東京オリンピック開催については、遅くとも開幕1か月前の時点で菅総理大臣として、開幕か中止か難しい判断ではあるが、「斯く斯く云々(しかじか)という理由で、次の何項目かを安全対策として実施するので開幕する決断に至った」という談話を1時間くらいかけて、総理と関係閣僚(橋本オリンピック組織委員会会長等)が、具体的な安全対策を国民に示しておくべきであり、これには万が一、途中で中止する危機管理はこのような状態という点も含めて、それをやってこそ国民も開催に納得しリスクを共有してオリンピックを楽しめたと思います。菅総理他の談話は常に「安心安全なオリンピック」と言うだけで、安心安全は受け取る方の国民や日本に来る外国人が感じて得るものであって、総理大臣や閣僚が手段も言わずに祝詞の如くしゃべるのは極めて不可思議であると思っています。

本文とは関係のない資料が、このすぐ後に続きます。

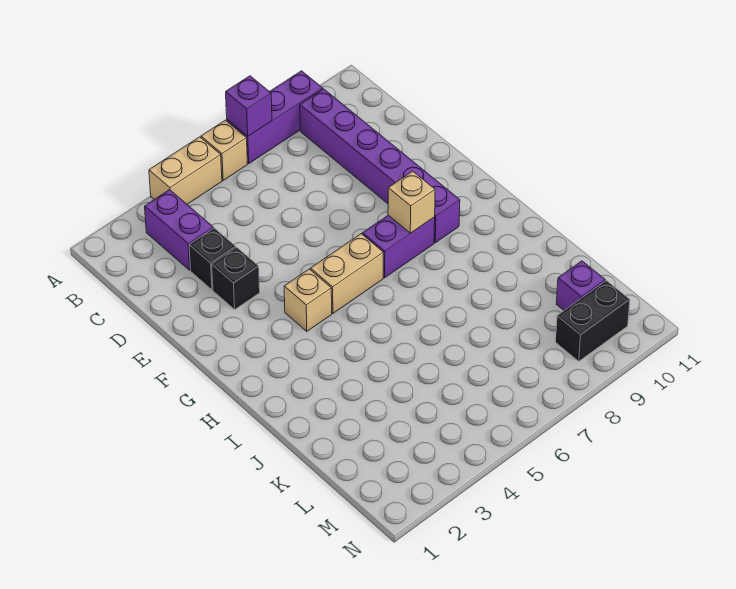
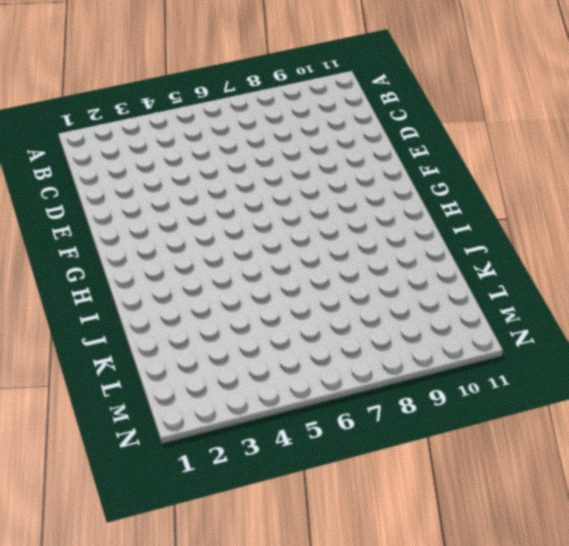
none -> tan 1x2 brick [149,137,222,204]
none -> tan 1x1 brick [201,120,248,180]
none -> purple 1x3 brick [227,71,323,164]

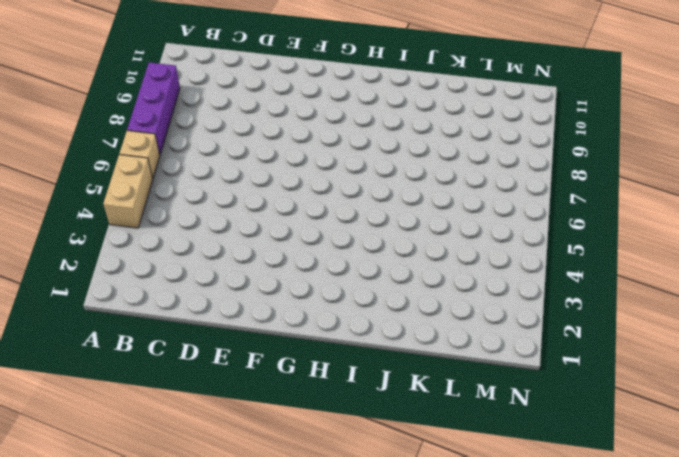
none -> purple 1x2 brick [145,190,213,270]
none -> purple 1x6 brick [300,89,460,243]
none -> black 1x1 brick [189,228,236,290]

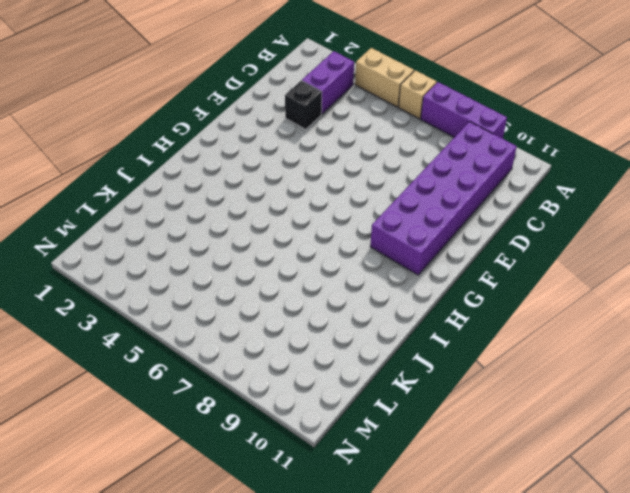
purple 2x6 brick [370,122,517,275] -> purple 1x6 brick [300,89,460,243]
none -> black 1x1 brick [212,248,260,309]
none -> tan 1x1 brick [284,269,332,331]
none -> tan 1x2 brick [310,234,383,313]

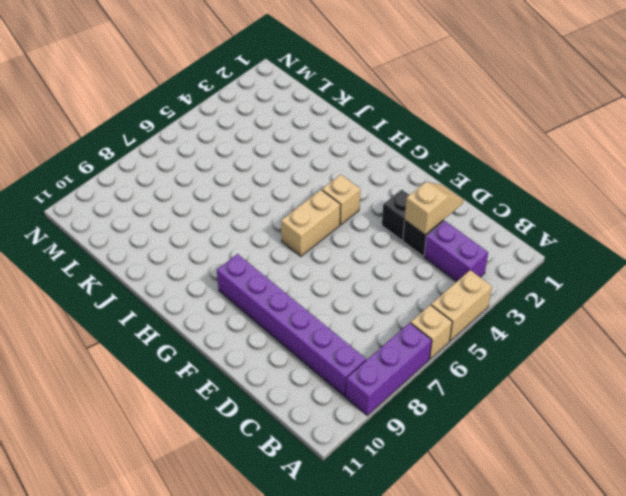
tan 1x2 slope [405,182,463,235] -> none
none -> purple 1x2 brick [362,215,435,278]
none -> purple 1x1 brick [556,261,605,310]
none -> black 1x2 brick [556,281,630,361]

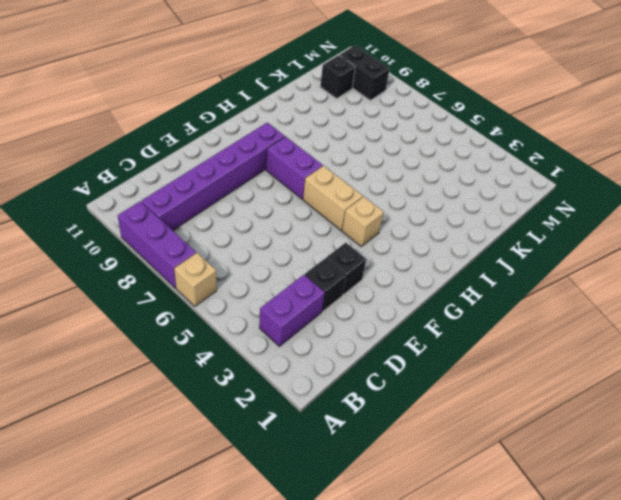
black 1x1 brick [320,55,355,98] -> purple 1x1 brick [556,261,605,310]
none -> tan 1x2 brick [149,137,222,204]
none -> purple 1x1 brick [226,76,272,136]
none -> tan 1x1 brick [388,171,435,233]

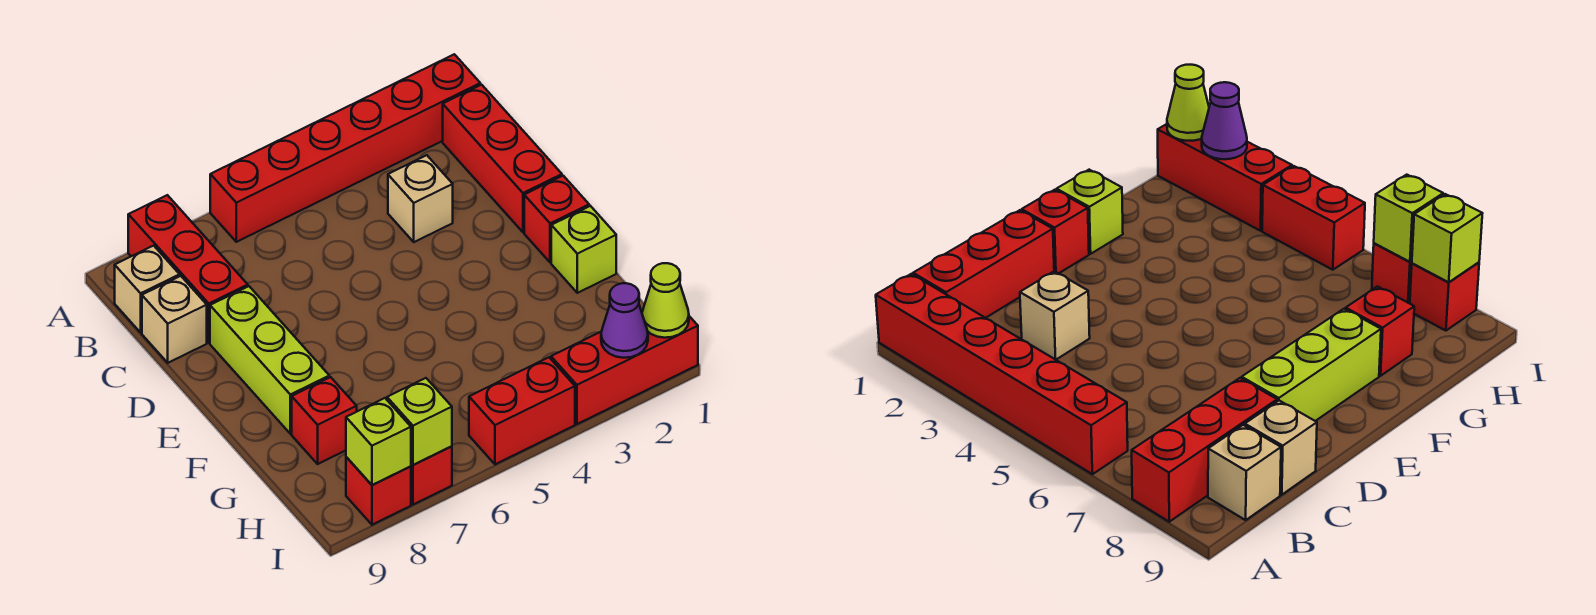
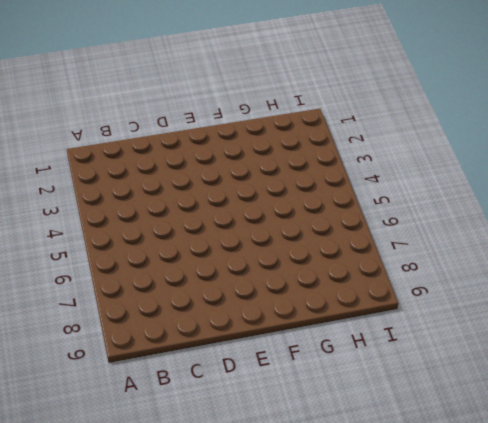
none -> red 1x6 brick [210,54,480,242]
none -> red 1x3 brick [128,195,248,343]
none -> red 1x3 brick [443,85,562,232]

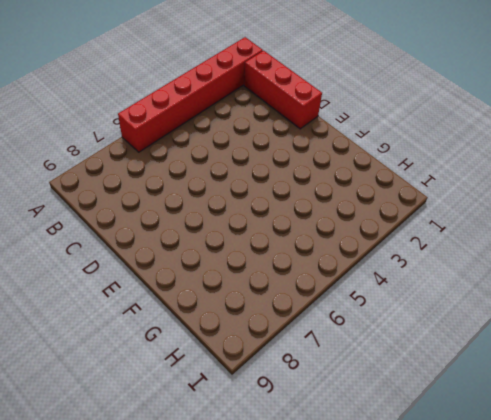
none -> red 1x3 brick [128,195,248,343]
none -> tan 1x1 brick [115,246,180,332]
none -> tan 1x1 brick [388,155,453,242]

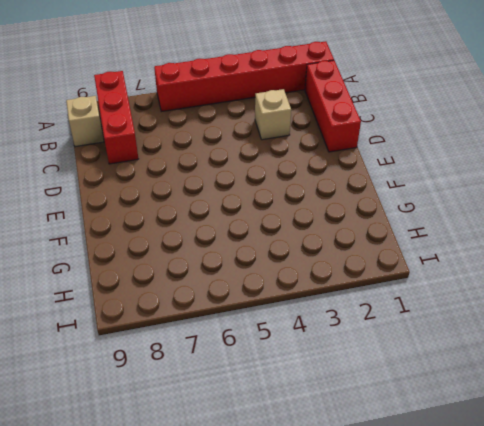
none -> tan 1x1 brick [142,276,207,363]
none -> lime 1x3 brick [210,286,329,434]
none -> red 1x1 brick [524,176,589,263]

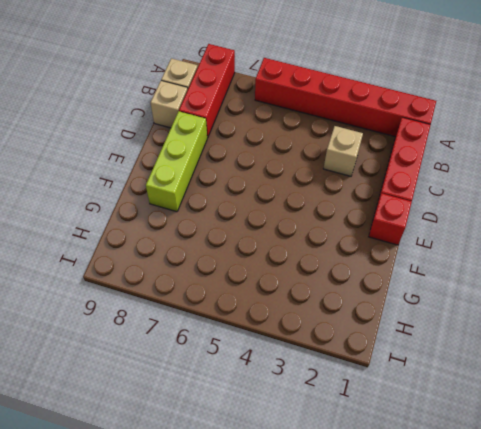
none -> lime 1x1 brick [551,206,616,293]
none -> red 1x1 brick [292,377,357,464]
none -> red 1x3 brick [551,316,698,424]

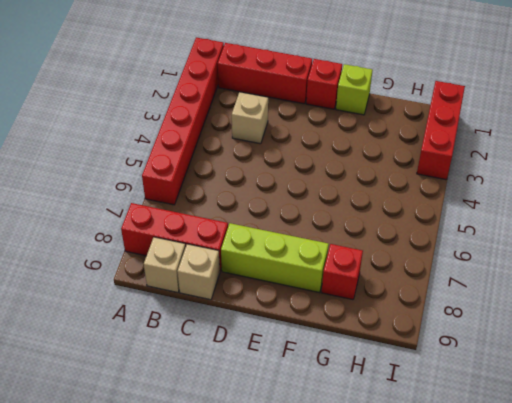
none -> red 1x2 brick [469,357,575,464]
none -> red 1x1 brick [411,446,452,505]
none -> red 1x1 brick [346,457,411,525]

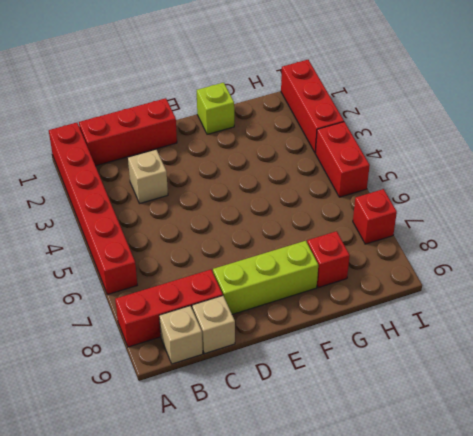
none -> red 1x1 brick [524,176,589,263]
none -> red 1x1 brick [346,457,411,525]
none -> lime 1x1 cone [642,263,689,338]

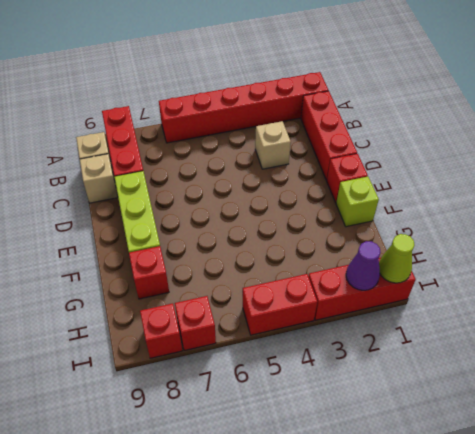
none -> lime 1x1 brick [387,378,452,465]
none -> lime 1x1 brick [346,398,411,485]

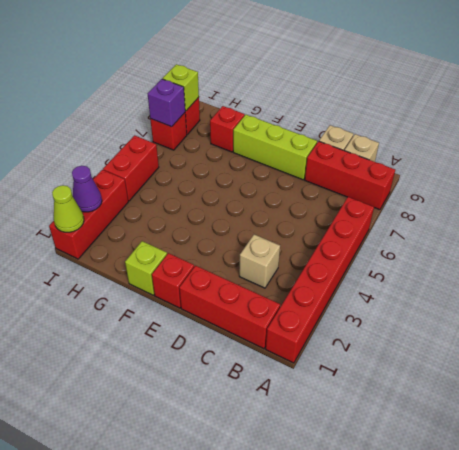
purple 1x1 brick [148,79,185,127] -> lime 1x1 brick [387,378,452,465]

(普通部OB 船津於菟彦)一部にマスコミが煽っている。「ヒステリーマスコミ」などと揶揄する輩もいますが、確かに人類の禍根を残す「東京オリンピックコロナ禍」と言われない様に、注意するし、医療機関の方々も踏ん張って下さい。人流とやらも減って居ないのに「安心ー安全」とーーー。

「パラリンピック中止」ぐらいの「喝」入れないと収まらないのでは ?

(37 宍倉)今まではコロナ問題は私の日々関心事(一喜一憂)一番でした。今では、引き続きワイドショウの飯の種になっている日々のコロナ報道・情報にはなげやり的な気分です。感染者の日々増加とともに私のストレスも増加しています。

ワクチン接種が全体で50%にも達していないのに、新たに感染力の強いデルタ株感染者増加、加えて早くもが3回目の接種が必要とも言われ始めています。都心、又夜の街に出る機会は意識的に避けています。私の日々の行動範囲で見る限り、街中ではほぼ100%の人がマスクをしており、レストラン、スーパー等でも皆密集をさけ、マスク着用で、入り口には手消毒液・検温器等が設置されており、対策はそれなりに取られています。それでも日々感染者は増加の一途です。こうなったら自己防衛あるのみです。

酒があたかもコロナ感染源であるかの風潮には疑問を持ちます。一人静かに飲む酒もあります。要はマスコミで日々報道されている、夜の街の若者を中心とした飲食(特に飲)での、密集、大声での盛り上がりに問題であろうと思います。この状況を規制するには法制上の問題が壁となっています。

現政権の遅れ遅れの政策・対応には大いに問題もありますが、仮に秋の総選挙でリーダーが変わっても、又同じようなリーダーが生まれる事でしょう。政治の貧困、そんなリーダー生みだす土壌を作ってしまった我々国民の責任は大きいです。この現状一番の犠牲者は、子供達ではないでしょうか。部活等始め日々の活動が規制され、本来の活動も出来ない若者のストレスの高まりも理解できます。特に学年最上級生は、これまでの自己研さん・努力を発揮できる最後の機会が奪われています。甲子園を目指した高校野球でも、コロナ禍が災いし出場の機会が奪われた高校3年生も出てきています。

我々高齢者も残り少ない余生にそれぞれの人生終活の計画を持っていたと思いますが、それ断念せざるを得ず、誠に残念です。